I believe that is a galvanic corrosion of regular steel bolts against the stainless steel exhaust. That is a deadly combination for the regular steel bolts. They are just melt to dust very fast while in direct contact with a stainless steel part. Also, maybe some fatigue cycles are involved heavily too. That looks like a major design failure!
rtgirard commented:
June 6, 2013, 10:41 am

Quote:
Originally Posted by BMRRR View Post
Re: Exhaust, flap, rattle, screws,

I have BMW 2013 335xi M-Sport with the same problem after only 7000 km (4350 mi).

That is not just salt!
I believe that is a galvanic corrosion of regular steel bolts against the stainless steel exhaust. That is a deadly combination for the regular steel bolts. They are just melt to dust very fast while in direct contact with a stainless steel part. Also, maybe some fatigue cycles are involved heavily too.

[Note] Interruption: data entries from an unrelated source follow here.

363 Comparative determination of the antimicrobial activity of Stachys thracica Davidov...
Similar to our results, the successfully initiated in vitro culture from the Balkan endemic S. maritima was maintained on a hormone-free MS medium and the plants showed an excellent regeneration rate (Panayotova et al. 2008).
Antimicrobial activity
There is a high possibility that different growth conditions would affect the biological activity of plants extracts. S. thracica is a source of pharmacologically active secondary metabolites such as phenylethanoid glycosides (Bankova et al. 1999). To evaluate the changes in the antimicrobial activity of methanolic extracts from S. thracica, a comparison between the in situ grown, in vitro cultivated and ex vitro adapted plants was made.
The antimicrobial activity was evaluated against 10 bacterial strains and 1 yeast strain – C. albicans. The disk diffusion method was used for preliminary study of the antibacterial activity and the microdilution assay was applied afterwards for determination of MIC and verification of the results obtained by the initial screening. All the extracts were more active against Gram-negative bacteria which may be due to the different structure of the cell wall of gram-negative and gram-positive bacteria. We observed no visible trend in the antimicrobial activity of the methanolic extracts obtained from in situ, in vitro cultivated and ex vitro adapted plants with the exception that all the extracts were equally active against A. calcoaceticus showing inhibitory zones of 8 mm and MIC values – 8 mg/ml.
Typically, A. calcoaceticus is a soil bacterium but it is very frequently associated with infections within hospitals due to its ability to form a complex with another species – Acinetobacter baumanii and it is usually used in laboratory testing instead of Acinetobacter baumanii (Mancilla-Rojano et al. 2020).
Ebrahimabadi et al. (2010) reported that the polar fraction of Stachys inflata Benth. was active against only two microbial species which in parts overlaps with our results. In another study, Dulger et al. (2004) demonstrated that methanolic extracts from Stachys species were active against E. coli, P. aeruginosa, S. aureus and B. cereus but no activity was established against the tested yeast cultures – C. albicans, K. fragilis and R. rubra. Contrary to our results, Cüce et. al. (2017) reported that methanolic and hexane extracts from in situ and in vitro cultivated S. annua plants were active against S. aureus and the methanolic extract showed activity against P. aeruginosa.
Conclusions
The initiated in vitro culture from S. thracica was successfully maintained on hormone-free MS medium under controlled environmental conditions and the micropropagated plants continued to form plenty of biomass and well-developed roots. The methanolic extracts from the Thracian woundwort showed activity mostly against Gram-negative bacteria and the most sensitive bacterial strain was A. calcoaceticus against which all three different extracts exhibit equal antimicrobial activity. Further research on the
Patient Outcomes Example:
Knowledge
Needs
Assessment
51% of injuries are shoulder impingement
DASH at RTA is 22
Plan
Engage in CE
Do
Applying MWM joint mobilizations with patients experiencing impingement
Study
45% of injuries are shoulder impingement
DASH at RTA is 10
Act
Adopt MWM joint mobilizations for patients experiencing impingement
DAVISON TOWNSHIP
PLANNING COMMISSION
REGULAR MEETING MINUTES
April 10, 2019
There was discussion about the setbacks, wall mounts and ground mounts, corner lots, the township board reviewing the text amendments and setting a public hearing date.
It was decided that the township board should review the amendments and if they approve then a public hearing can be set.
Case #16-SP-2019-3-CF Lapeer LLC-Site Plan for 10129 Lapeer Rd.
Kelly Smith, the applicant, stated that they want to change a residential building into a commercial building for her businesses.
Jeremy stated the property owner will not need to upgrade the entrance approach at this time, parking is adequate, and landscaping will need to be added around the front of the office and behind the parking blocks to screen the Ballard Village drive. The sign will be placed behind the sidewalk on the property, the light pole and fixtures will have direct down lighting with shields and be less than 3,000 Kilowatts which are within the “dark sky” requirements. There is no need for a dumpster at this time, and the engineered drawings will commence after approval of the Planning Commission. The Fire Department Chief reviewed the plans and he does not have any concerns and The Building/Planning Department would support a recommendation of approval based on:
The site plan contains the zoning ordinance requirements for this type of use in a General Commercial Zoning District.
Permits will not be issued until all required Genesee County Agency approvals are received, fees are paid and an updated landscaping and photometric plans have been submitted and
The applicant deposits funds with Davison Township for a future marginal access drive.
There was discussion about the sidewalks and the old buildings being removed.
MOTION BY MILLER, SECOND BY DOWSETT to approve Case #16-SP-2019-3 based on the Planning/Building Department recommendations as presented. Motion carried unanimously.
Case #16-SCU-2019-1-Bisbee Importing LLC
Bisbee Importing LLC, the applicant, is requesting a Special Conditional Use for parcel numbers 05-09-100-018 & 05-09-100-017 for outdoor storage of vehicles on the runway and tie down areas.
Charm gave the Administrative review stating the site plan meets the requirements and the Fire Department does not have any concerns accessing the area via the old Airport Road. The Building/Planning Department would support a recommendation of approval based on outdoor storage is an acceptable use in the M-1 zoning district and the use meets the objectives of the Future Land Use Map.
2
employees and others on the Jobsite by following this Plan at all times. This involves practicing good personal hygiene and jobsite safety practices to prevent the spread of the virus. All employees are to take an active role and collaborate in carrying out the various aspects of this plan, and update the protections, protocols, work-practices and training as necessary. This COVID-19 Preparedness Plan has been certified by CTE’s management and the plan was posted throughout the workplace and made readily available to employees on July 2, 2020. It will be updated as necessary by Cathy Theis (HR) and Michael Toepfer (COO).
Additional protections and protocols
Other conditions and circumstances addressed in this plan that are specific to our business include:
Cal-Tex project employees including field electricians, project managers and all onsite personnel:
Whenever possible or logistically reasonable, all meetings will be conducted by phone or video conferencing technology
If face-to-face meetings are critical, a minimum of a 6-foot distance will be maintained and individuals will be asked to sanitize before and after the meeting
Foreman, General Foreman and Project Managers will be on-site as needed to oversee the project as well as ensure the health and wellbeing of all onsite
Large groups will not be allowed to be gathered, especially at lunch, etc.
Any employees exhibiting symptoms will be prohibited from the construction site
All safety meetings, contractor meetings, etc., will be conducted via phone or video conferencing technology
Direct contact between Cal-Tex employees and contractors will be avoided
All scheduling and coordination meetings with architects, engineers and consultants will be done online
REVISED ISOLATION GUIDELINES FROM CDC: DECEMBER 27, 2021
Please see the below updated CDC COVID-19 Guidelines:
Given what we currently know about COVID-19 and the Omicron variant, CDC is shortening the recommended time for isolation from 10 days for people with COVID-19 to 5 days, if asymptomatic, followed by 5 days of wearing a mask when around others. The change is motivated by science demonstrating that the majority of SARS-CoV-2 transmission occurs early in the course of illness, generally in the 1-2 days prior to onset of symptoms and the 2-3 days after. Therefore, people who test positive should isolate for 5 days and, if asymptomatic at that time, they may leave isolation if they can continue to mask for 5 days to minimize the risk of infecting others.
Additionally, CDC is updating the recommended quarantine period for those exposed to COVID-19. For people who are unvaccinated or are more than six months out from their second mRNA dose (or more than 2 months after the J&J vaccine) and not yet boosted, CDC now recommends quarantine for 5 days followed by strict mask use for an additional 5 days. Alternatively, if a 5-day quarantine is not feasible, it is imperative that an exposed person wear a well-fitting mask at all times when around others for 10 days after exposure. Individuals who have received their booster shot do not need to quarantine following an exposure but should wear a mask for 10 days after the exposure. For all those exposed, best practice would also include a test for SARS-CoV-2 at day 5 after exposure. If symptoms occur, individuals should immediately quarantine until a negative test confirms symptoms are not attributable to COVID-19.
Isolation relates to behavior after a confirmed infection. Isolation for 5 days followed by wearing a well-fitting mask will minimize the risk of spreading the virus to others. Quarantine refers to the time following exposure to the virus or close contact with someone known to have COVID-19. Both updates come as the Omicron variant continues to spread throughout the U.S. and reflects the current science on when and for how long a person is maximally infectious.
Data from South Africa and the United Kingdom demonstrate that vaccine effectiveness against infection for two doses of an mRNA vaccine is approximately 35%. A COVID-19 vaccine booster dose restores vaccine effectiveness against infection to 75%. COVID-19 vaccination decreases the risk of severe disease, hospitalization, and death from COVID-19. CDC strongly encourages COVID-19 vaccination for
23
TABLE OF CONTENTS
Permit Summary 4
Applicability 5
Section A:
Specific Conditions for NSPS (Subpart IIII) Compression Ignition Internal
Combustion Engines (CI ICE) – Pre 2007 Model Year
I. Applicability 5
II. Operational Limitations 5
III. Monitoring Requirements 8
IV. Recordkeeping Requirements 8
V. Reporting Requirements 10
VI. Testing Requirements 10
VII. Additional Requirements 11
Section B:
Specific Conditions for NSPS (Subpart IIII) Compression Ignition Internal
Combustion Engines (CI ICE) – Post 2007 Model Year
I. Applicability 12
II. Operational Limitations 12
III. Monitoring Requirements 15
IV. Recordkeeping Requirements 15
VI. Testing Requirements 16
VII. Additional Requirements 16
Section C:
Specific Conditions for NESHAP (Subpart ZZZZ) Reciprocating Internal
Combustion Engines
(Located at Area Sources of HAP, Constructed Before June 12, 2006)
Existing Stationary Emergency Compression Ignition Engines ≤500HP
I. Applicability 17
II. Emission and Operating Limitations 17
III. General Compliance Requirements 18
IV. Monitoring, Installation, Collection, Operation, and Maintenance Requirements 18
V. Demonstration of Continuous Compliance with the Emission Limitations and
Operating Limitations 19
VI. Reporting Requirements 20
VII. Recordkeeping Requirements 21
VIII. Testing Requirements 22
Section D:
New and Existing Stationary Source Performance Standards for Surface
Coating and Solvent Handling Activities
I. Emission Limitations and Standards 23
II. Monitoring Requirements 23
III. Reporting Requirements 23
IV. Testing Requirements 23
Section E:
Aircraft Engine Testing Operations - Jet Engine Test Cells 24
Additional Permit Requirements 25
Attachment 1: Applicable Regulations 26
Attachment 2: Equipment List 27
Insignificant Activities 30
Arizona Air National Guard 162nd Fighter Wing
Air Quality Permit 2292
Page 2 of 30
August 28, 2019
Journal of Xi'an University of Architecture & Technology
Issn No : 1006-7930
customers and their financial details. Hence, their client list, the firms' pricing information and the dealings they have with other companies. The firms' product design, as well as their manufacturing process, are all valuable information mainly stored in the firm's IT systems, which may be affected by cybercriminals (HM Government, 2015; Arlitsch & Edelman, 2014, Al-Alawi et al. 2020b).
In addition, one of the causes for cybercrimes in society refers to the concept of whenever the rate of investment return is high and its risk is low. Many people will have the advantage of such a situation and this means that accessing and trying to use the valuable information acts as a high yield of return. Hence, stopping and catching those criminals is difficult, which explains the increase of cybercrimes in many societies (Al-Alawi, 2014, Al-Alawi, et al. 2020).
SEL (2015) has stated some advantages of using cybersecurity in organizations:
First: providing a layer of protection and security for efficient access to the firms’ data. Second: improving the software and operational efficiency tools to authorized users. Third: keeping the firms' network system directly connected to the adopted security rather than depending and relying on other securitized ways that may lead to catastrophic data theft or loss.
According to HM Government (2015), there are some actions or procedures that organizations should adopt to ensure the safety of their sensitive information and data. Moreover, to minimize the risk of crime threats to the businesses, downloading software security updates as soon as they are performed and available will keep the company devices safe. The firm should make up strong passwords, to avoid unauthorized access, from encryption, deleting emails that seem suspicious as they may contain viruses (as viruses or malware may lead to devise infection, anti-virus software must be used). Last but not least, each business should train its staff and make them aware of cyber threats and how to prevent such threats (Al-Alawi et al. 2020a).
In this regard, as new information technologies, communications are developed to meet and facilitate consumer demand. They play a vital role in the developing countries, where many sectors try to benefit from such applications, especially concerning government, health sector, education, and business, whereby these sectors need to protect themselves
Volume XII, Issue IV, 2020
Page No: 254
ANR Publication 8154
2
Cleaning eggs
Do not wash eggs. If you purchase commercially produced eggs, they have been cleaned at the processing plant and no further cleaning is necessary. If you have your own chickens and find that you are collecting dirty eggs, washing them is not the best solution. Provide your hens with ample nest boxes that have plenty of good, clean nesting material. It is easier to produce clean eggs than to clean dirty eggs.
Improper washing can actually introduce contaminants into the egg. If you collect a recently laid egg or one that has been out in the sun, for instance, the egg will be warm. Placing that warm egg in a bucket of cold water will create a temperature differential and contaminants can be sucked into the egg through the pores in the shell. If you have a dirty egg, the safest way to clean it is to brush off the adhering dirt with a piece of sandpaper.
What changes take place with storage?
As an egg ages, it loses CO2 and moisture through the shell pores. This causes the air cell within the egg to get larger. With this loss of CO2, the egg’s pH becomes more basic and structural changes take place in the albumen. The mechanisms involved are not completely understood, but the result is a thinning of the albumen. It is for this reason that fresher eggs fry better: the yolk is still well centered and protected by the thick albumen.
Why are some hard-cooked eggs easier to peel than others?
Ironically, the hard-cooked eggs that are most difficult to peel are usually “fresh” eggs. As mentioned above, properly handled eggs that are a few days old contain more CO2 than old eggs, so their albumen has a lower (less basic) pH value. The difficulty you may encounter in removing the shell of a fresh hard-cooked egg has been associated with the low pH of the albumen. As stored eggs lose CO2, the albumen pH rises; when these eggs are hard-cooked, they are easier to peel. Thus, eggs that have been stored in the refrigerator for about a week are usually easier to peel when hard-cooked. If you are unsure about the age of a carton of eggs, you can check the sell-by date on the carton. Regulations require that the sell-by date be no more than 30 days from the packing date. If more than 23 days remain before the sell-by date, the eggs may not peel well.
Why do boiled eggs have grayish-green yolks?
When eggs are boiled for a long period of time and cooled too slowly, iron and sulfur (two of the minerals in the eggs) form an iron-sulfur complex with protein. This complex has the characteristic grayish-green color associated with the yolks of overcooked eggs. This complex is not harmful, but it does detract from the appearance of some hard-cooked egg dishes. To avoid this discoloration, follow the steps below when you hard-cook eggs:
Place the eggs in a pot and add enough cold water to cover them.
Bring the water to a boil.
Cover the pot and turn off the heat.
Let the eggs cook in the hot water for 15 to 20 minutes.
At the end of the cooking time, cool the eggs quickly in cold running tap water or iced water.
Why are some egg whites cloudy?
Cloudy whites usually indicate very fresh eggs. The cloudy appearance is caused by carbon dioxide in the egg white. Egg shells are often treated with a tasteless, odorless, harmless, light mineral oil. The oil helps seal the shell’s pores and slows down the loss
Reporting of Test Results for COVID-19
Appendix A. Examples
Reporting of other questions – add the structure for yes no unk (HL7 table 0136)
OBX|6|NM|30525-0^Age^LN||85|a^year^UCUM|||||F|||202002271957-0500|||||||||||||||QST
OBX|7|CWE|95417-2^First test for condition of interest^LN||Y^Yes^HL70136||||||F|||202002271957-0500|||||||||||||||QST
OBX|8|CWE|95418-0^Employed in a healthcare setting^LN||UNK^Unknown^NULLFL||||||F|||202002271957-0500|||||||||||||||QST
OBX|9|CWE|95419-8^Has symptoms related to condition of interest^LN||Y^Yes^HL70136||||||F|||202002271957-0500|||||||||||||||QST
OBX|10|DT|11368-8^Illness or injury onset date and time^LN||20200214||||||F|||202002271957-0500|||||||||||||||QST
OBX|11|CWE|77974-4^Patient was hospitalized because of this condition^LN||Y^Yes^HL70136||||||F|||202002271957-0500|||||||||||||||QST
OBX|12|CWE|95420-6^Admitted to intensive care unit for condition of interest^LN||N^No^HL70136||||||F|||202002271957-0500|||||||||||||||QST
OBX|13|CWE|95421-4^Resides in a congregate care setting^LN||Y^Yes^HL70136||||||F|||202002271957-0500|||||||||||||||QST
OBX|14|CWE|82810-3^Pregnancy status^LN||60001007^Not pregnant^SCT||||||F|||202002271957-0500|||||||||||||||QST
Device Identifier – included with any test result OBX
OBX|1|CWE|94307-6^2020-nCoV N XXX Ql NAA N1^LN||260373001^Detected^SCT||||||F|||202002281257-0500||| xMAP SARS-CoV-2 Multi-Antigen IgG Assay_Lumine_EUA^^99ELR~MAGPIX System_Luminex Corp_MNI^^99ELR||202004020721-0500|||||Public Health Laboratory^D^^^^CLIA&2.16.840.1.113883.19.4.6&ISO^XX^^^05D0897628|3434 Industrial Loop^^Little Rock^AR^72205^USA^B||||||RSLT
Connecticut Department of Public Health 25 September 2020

That looks like a major design failure!
Thanks for your update... when did you take delivery and do you know your production date?
AndDown commented:
June 7, 2013, 1:24 am

Quote:
Originally Posted by BMRRR View Post
Re: Exhaust, flap, rattle, screws,

I have BMW 2013 335xi M-Sport with the same problem after only 7000 km (4350 mi).

That is not just salt!
I believe that is a galvanic corrosion of regular steel bolts against the stainless steel exhaust. That is a deadly combination for the regular steel bolts. They are just melt to dust very fast while in direct contact with a stainless steel part. Also, maybe some fatigue cycles are involved heavily too. That looks like a major design failure!
Re-looking at the close-up picture of the fractured site posted by the OP (thread #18), it looks more like a shear-failure than a corrosion failure to me. Also, I'm not sure if the exhaust is stainless steel...someone else in the know needs to chime in on this. From looking at my unit (thread #20), the bolts are not fastened directly to the exhaust in any case, but to a bracket that has been welded to the exhaust.